O foco da assistência emergencial aos refugiados da Acolhida é Roraima, estado que faz fronteira com a Venezuela. Os venezuelanos são recebidos nas cidades de Boa Vista e Pacaraima, municípios que concentram o fluxo de imigrantes.
O programa realoca os refugiados para outras regiões do Brasil com a intenção de lhes oferecer “integração social, econômica e cultural”, conforme informa o próprio site.
Após cruzarem a fronteira, os refugiados têm acesso à assistência básica de saúde e alimentação, são registrados e têm documentos emitidos pelo governo brasileiro. Ao fim deste primeiro contato, todos são direcionados a abrigos emergenciais ainda em Roraima.
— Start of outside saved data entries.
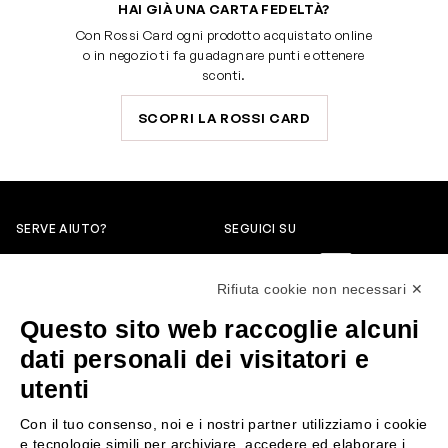
HAI GIÀ UNA CARTA FEDELTÀ?
Con Rossi Card ogni prodotto acquistato online
o in negozio ti fa guadagnare punti e ottenere
sconti.
SCOPRI LA ROSSI CARD
SERVE AIUTO?
SEGUICI SU
0522304744
Rifiuta cookie non necessari ✕
+39 3346440838
Questo sito web raccoglie alcuni
servizioclienti@rossiprofumi.it
dati personali dei visitatori e
utenti
SERVIZIO CLIENTI
ROSSI PROFUMI
Con il tuo consenso, noi e i nostri partner utilizziamo i cookie
Resi e rimborsi
Chi siamo
e tecnologie simili per archiviare, accedere ed elaborare i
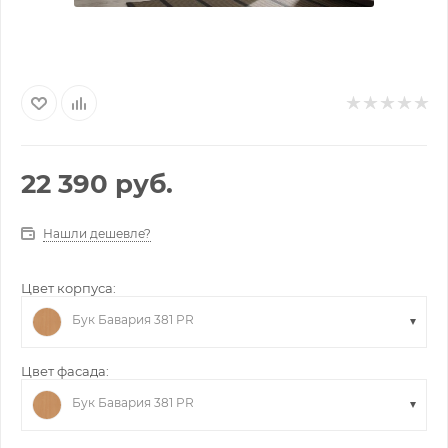
22 390
руб.
Нашли дешевле?
Цвет корпуса:
Бук Бавария 381 PR
Цвет фасада:
Бук Бавария 381 PR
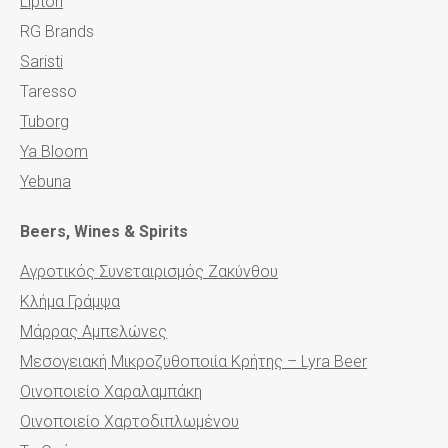
Lipton
RG Brands
Saristi
Taresso
Tuborg
Ya Bloom
Yebuna
Beers, Wines & Spirits
Αγροτικός Συνεταιρισμός Ζακύνθου
Κλήμα Γράμψα
Μάρρας Αμπελώνες
Μεσογειακή Μικροζυθοποιία Κρήτης – Lyra Beer
Οινοποιείο Χαραλαμπάκη
Οινοποιείο Χαρτοδιπλωμένου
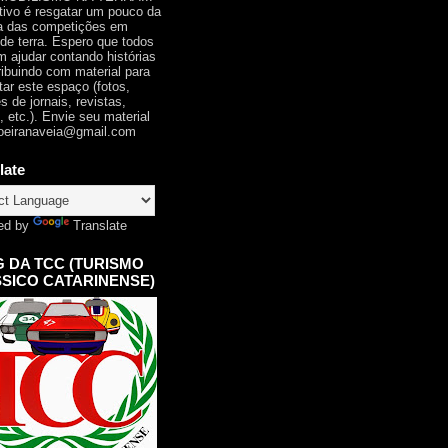
tivo é resgatar um pouco da
ia das competições em
 de terra. Espero que todos
 ajudar contando histórias
ribuindo com material para
tar este espaço (fotos,
s de jornais, revistas,
, etc.). Envie seu material
oeiranaveia@gmail.com
late
ed by
Translate
 DA TCC (TURISMO
SICO CATARINENSE)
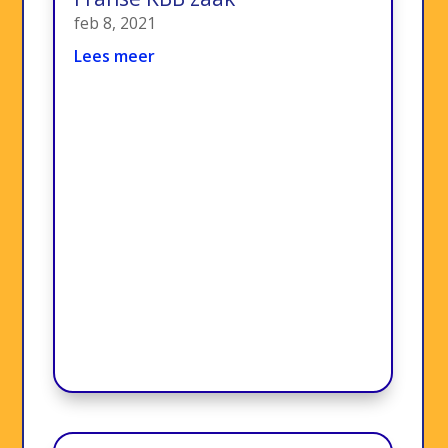
feb 8, 2021
Lees meer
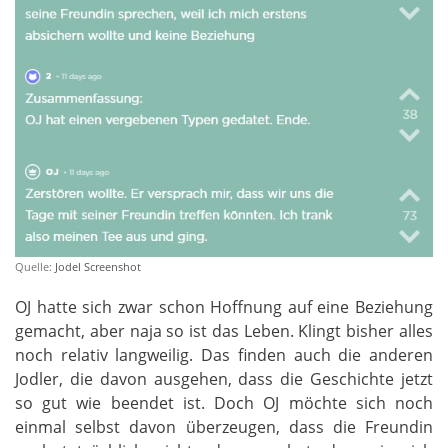
Quelle:
Jodel Screenshot
OJ hatte sich zwar schon Hoffnung auf eine Beziehung
gemacht, aber naja so ist das Leben. Klingt bisher alles
noch relativ langweilig. Das finden auch die anderen
Jodler, die davon ausgehen, dass die Geschichte jetzt
so gut wie beendet ist. Doch OJ möchte sich noch
einmal selbst davon überzeugen, dass die Freundin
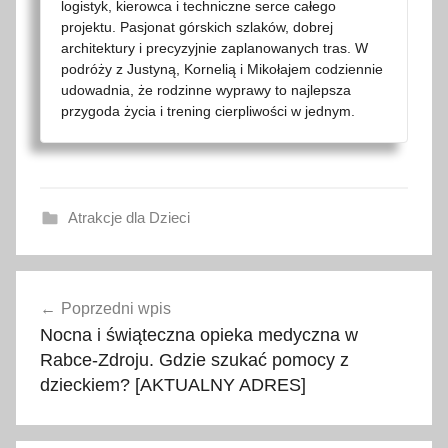
logistyk, kierowca i techniczne serce całego
projektu. Pasjonat górskich szlaków, dobrej
architektury i precyzyjnie zaplanowanych tras. W
podróży z Justyną, Kornelią i Mikołajem codziennie
udowadnia, że rodzinne wyprawy to najlepsza
przygoda życia i trening cierpliwości w jednym.
Atrakcje dla Dzieci
a
Nawigacja
t
Poprzedni wpis
wpisu
r
Nocna i świąteczna opieka medyczna w
a
Rabce-Zdroju. Gdzie szukać pomocy z
k
dzieckiem? [AKTUALNY ADRES]
c
j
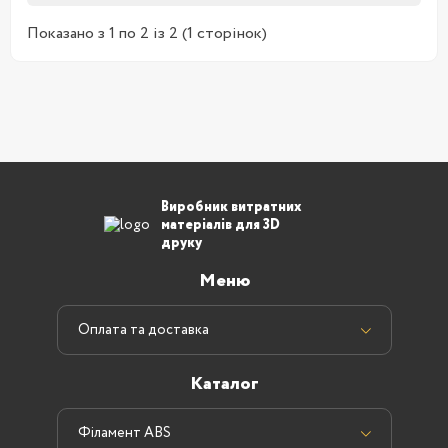
Показано з 1 по 2 із 2 (1 сторінок)
Виробник витратних
матеріалів для 3D
друку
Меню
Оплата та доставка
Каталог
Філамент ABS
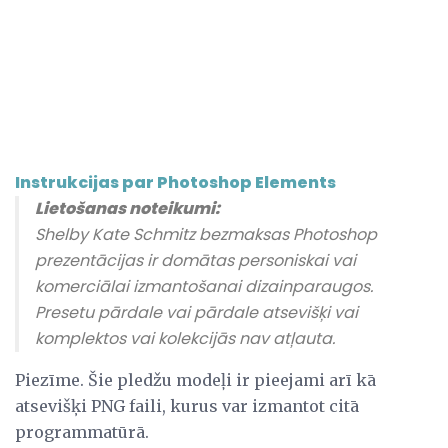
Instrukcijas par Photoshop Elements
Lietošanas noteikumi:
Shelby Kate Schmitz bezmaksas Photoshop
prezentācijas ir domātas personiskai vai
komerciālai izmantošanai dizainparaugos.
Presetu pārdale vai pārdale atsevišķi vai
komplektos vai kolekcijās nav atļauta.
Piezīme. Šie pledžu modeļi ir pieejami arī kā
atsevišķi PNG faili, kurus var izmantot citā
programmatūrā.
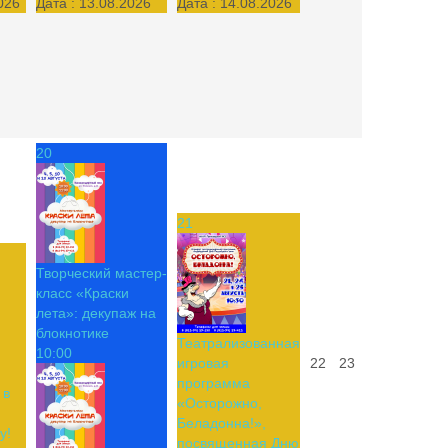
026
Дата :
13.08.2026
Дата :
14.08.2026
20
21
Творческий мастер-
класс «Краски
лета»: декупаж на
блокнотике
Театрализованная
10:00
игровая
22
23
программа
 в
«Осторожно,
Беладонна!»,
у!
посвященная Дню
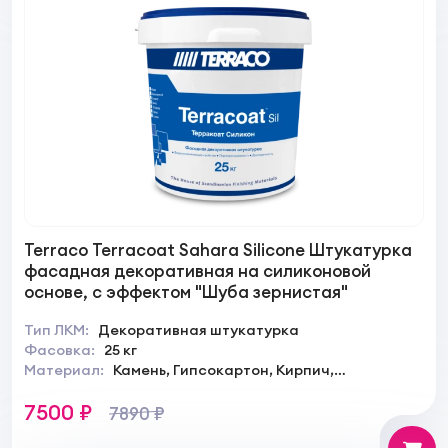
Terraco Terracoat Sahara Silicone Штукатурка
фасадная декоративная на силиконовой
основе, с эффектом "Шуба зернистая"
Тип ЛКМ:
Декоративная штукатурка
Фасовка:
25 кг
Материал:
Камень, Гипсокартон, Кирпич,
Штукатурка
7500 ₽
7890 ₽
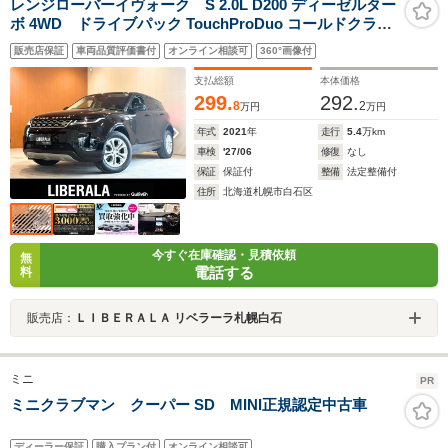
レンジローバーイヴォーク S 2.0L D200 ディーゼルター
ボ 4WD ドライブパック TouchProDuo コールドクライ
メートコンビニエンスパック インタラクティブドライバ
販売店保証
車両品質評価書付
オンライン相談可
360°画像付
ーディスプレイ キーレスエントリー 純正メモリナビ 360°
カメラ 本革シート シートヒーター パワーテールゲート
支払総額
本体価格
299.
292.
8
2
万円
万円
年式
2021
年
走行
5.4
万km
車検
'27/06
修復
なし
保証
保証付
整備
法定整備付
住所
北海道札幌市白石区
今すぐ在庫確認・見積依頼
無
電話する
料
販売店：
ＬＩＢＥＲＡＬＡ リベラーラ札幌白石
ミニ
PR
ミニクラブマン クーパー SD MINI正規認定中古車
ディーラー保証
購入プラン付
オンライン相談可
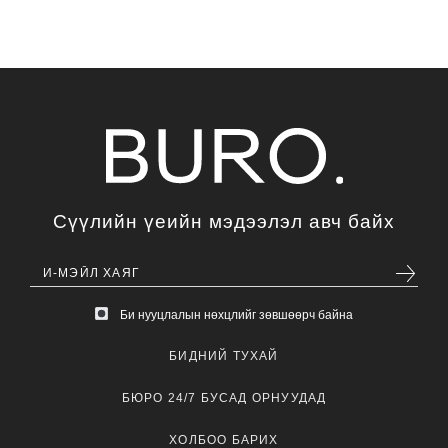
Сүүлийн үеийн мэдээлэл авч байх
Би нууцлалын нөхцлийг зөвшөөрч байна
БИДНИЙ ТУХАЙ
БЮРО 24/7 БУСАД ОРНУУДАД
ХОЛБОО БАРИХ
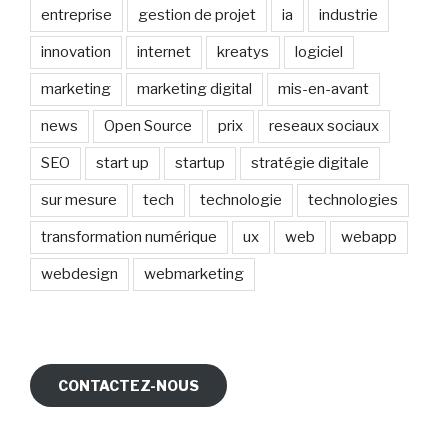
entreprise
gestion de projet
ia
industrie
innovation
internet
kreatys
logiciel
marketing
marketing digital
mis-en-avant
news
Open Source
prix
reseaux sociaux
SEO
start up
startup
stratégie digitale
sur mesure
tech
technologie
technologies
transformation numérique
ux
web
webapp
webdesign
webmarketing
CONTACTEZ-NOUS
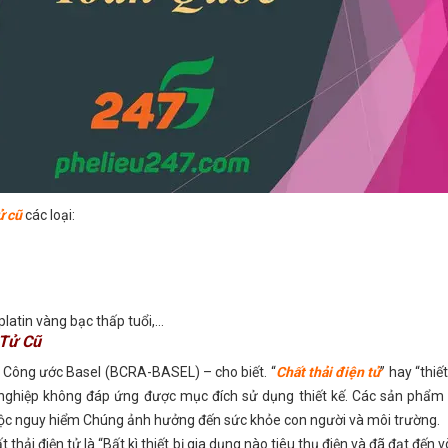
ử cũ
các loại:
platin vàng bạc thấp tuổi,…
 Tử Cũ
 Công ước Basel (BCRA-BASEL) – cho biết. “
Chất thải điện tử
” hay “thiết
 nghiệp không đáp ứng được mục đích sử dụng thiết kế. Các sản phẩm
độc nguy hiểm Chúng ảnh hưởng đến sức khỏe con người và môi trường.
thải điện tử là “Bất kì thiết bị gia dụng nào tiêu thụ điện và đã đạt đến 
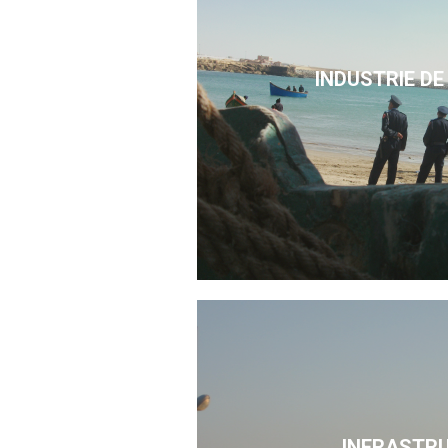
INDUSTRIE DE
INFRASTR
De Roraima, esses imigrantes são levados para outras regiões do país: cidades com oportunidades de emprego ou para locais onde amigos e familiares já foram interiorizados. Em alguns casos, o encaminhamento é feito para regiões onde os imigrantes venezuelanos vão poder trabalhar quase que de forma imediata. Todos esses processos são assistidos pelo Governo Federal. Por meio da participação da sociedade civil e empresas, os imigrantes ainda contam com acesso a cursos preparatórios, de capacitação e profissionalizantes.
Desde o início da Acolhida, aproximadamente 112 mil venezuelanos passaram por esse processo de interiorização. A estratégia de enviá-los para outras regiões do país também tem o intuito de desafogar o Norte brasileiro, que tem visto seus serviços de apoio à população sobrecarregados devido à crise migratória na Venezuela.
As cidades brasileiras que mais receberam imigrantes foram São Paulo (SP), Curitiba (PR), Chapecó (SC), Dourados (MS) e Manaus (AM). Além disso, quase mil cidades brasileiras foram destinos desses imigrantes.